*EXERCISE AIM*:
In the records below, how many lines hold the string "agricultura"? Give only the number.

Transcribed page contents:
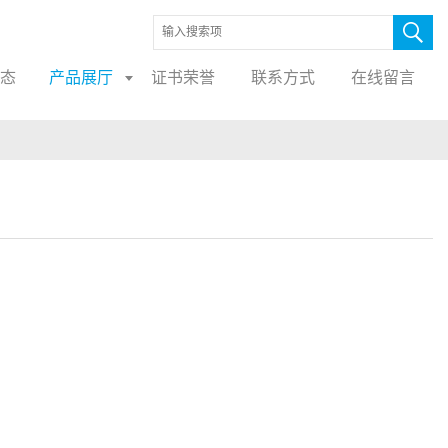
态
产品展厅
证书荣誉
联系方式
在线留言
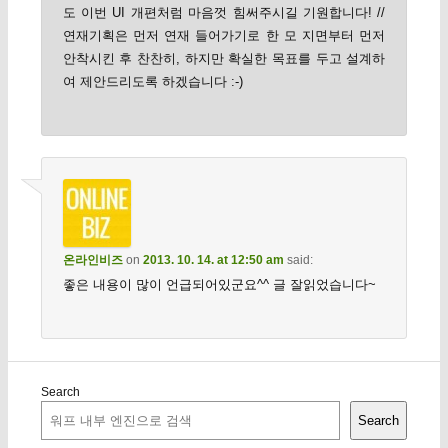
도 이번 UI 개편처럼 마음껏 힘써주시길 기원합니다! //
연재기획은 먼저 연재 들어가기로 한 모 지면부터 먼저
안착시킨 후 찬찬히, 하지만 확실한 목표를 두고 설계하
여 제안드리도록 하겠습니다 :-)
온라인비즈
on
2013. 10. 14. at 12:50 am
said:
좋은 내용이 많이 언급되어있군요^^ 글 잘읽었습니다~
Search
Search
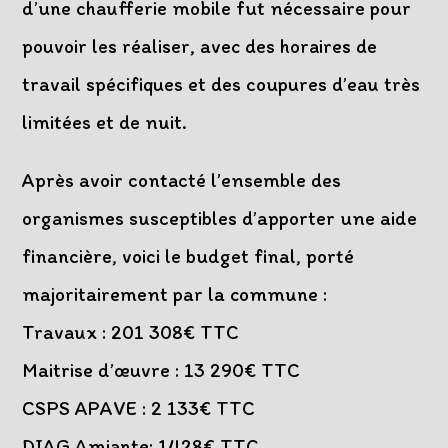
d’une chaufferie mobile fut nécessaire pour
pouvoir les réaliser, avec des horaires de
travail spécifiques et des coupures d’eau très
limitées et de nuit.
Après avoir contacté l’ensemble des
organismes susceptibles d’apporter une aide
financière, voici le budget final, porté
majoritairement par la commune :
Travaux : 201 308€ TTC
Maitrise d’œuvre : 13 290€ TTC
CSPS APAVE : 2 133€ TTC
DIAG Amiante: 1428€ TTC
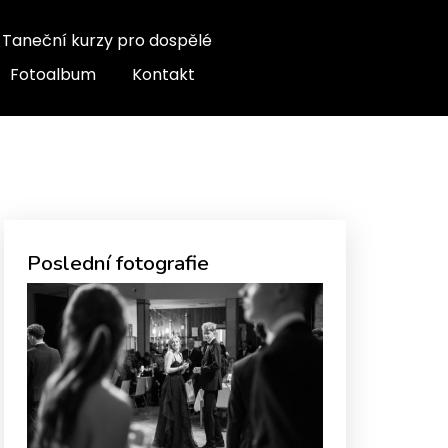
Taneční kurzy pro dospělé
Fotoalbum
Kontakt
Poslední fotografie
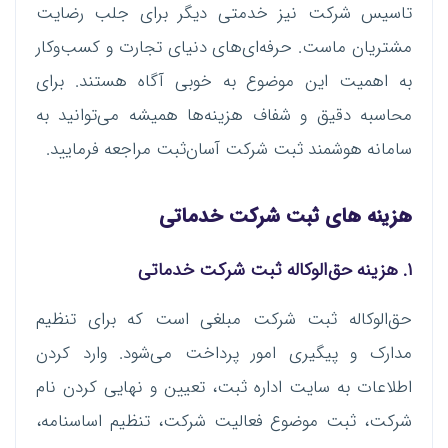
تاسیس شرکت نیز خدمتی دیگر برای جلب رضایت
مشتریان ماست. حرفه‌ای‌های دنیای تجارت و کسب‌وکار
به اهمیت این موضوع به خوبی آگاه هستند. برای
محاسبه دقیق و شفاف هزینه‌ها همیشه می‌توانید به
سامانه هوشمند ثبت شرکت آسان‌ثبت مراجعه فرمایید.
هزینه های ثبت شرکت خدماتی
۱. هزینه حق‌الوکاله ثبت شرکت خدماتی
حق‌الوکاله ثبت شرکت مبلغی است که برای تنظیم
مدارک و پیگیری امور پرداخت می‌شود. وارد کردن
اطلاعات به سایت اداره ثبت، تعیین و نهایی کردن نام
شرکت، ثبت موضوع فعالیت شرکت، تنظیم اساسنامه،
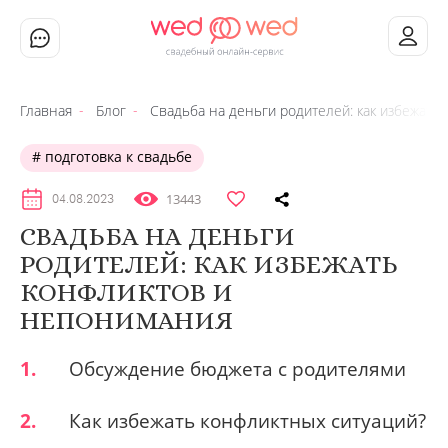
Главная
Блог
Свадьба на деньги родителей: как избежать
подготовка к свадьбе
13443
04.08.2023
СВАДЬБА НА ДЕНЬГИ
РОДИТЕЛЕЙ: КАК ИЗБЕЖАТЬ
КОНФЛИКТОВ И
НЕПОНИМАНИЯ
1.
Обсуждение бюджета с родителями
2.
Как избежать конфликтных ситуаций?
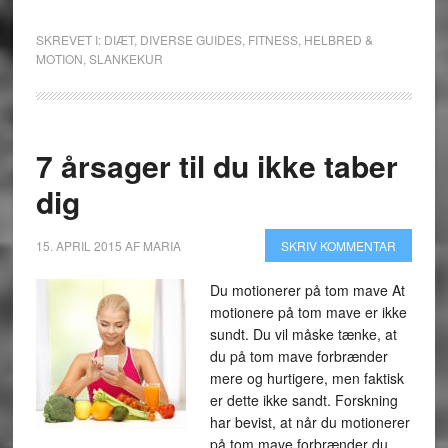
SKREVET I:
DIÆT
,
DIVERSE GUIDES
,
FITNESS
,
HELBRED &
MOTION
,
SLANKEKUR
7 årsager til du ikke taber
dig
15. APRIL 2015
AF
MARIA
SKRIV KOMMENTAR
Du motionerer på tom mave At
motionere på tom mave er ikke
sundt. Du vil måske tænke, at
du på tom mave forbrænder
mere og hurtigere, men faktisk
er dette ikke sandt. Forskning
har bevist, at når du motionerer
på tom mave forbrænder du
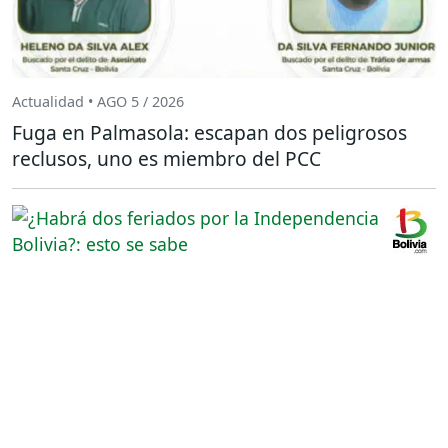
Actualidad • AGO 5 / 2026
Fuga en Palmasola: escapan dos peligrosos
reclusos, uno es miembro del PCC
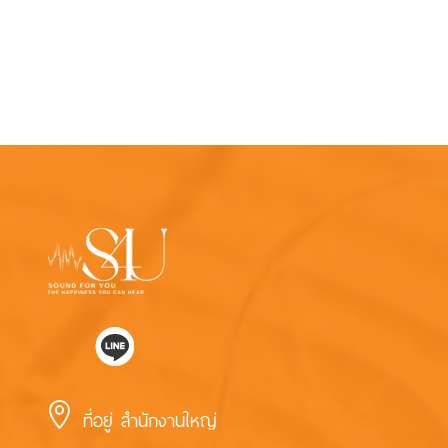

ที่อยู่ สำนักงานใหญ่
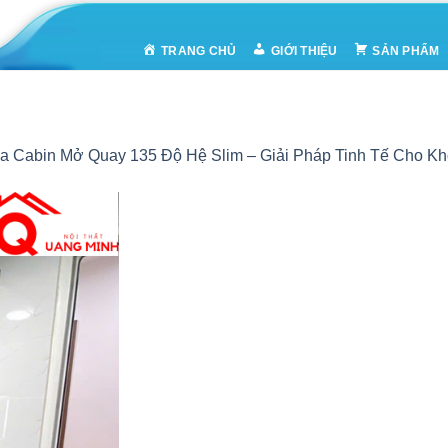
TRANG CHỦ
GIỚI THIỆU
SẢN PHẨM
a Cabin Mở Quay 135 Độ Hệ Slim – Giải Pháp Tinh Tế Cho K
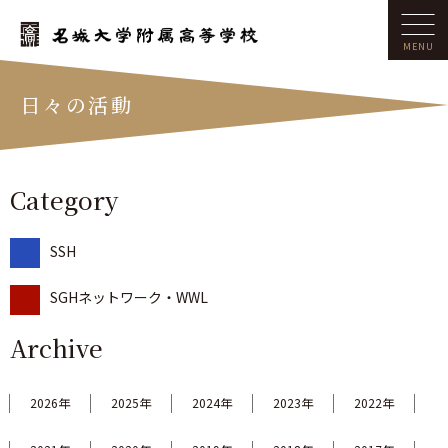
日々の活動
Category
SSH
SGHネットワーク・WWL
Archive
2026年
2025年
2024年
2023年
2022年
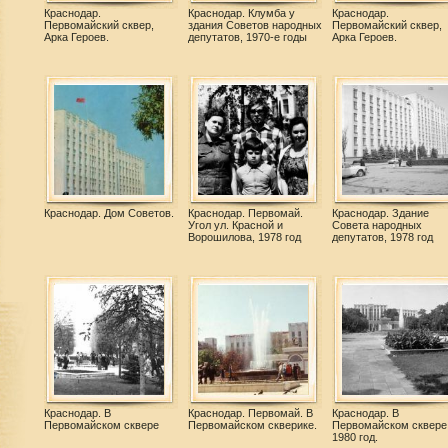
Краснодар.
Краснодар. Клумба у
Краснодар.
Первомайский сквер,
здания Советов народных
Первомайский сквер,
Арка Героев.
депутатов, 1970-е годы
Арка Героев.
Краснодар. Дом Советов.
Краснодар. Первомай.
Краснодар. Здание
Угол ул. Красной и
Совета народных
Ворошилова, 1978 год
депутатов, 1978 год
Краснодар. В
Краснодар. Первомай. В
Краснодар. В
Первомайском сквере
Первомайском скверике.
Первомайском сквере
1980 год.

--

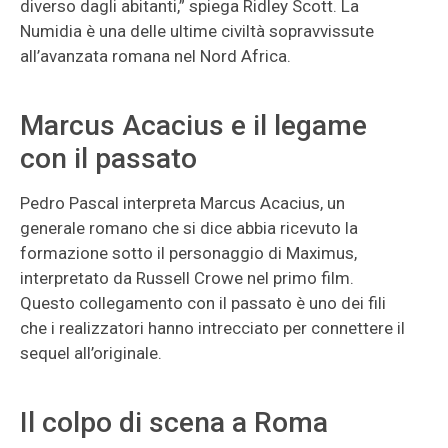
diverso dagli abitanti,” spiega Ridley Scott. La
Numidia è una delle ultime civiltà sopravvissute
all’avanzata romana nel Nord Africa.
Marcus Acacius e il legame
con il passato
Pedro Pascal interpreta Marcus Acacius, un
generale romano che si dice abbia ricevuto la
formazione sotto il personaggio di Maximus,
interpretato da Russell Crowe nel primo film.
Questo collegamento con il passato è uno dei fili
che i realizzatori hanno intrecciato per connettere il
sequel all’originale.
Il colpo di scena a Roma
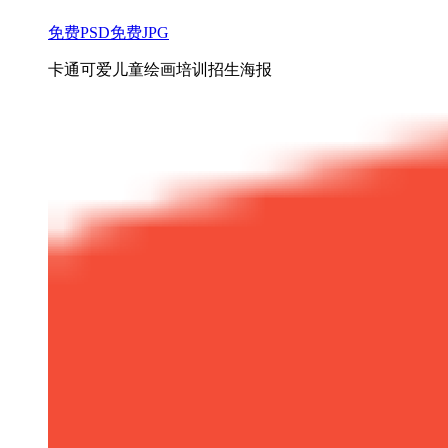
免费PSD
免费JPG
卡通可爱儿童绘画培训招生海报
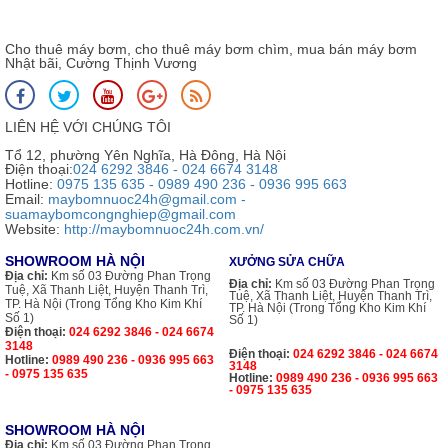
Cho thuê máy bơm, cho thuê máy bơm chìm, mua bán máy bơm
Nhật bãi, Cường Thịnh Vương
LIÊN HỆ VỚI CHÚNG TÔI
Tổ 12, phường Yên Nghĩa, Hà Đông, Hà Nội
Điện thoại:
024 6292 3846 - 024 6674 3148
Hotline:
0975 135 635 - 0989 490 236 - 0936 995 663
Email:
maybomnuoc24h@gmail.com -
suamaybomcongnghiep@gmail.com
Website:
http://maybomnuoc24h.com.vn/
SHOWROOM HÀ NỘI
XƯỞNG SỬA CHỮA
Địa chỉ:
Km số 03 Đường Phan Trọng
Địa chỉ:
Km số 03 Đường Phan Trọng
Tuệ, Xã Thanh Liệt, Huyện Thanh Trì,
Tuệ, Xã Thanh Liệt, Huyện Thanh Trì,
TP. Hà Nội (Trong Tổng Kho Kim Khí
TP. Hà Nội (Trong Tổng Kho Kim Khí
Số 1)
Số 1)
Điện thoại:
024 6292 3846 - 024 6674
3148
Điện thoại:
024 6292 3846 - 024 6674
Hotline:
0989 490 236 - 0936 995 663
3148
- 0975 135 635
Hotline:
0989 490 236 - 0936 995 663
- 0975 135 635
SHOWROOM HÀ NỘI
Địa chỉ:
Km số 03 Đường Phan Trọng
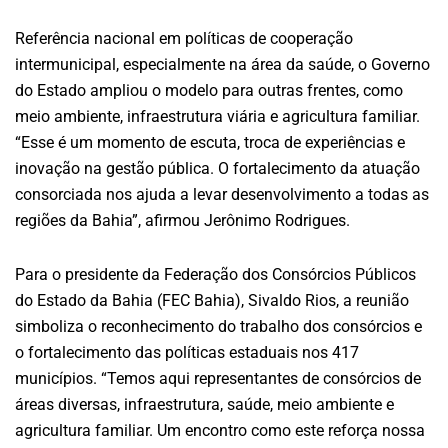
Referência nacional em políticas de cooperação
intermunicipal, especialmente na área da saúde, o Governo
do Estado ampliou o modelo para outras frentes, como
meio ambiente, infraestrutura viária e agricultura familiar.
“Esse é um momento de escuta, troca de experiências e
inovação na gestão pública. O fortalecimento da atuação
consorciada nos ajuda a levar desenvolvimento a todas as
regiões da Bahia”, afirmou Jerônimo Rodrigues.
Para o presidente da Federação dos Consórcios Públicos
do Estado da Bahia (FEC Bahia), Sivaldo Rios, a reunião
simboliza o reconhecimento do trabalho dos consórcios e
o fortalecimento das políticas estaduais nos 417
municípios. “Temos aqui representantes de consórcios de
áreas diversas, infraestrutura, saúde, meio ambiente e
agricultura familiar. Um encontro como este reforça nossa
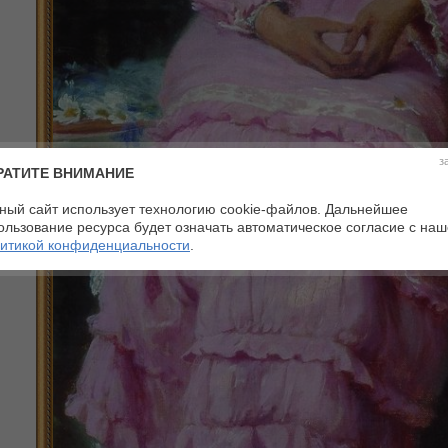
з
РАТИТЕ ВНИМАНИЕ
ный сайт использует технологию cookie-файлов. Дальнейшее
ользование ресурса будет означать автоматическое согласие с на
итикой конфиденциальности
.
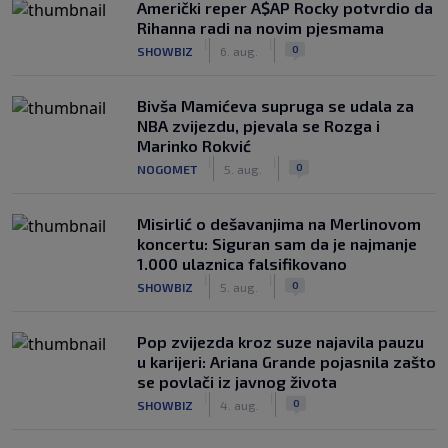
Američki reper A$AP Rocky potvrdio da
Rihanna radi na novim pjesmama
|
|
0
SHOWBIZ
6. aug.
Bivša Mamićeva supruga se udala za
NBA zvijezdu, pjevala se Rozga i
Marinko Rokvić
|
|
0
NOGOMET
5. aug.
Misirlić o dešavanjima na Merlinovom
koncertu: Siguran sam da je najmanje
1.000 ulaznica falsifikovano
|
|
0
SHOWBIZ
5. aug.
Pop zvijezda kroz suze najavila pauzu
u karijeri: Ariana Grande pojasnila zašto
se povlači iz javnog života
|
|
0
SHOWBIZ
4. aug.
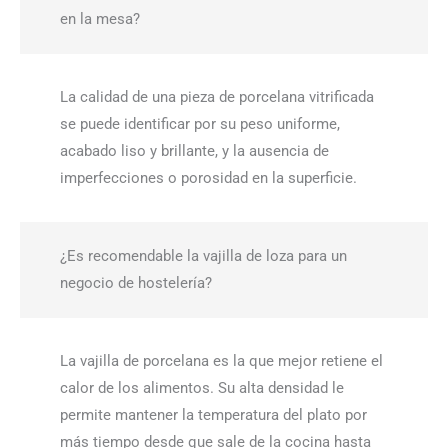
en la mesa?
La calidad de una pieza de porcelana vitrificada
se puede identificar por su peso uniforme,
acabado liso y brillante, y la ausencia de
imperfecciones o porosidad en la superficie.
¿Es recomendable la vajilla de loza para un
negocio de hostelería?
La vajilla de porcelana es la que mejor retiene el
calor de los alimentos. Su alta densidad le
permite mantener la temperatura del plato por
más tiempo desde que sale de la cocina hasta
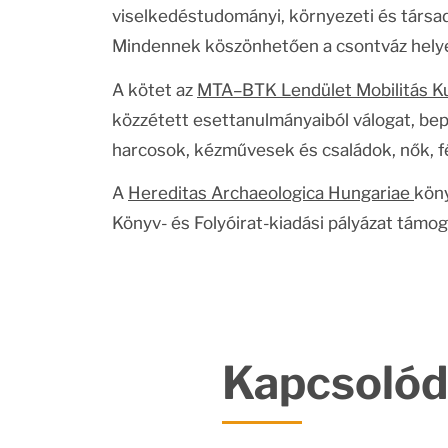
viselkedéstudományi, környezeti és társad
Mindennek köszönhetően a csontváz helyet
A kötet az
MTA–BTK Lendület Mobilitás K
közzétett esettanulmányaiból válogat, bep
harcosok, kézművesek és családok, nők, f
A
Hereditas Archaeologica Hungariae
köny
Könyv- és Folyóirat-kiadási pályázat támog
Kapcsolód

*OUTPUT*:
2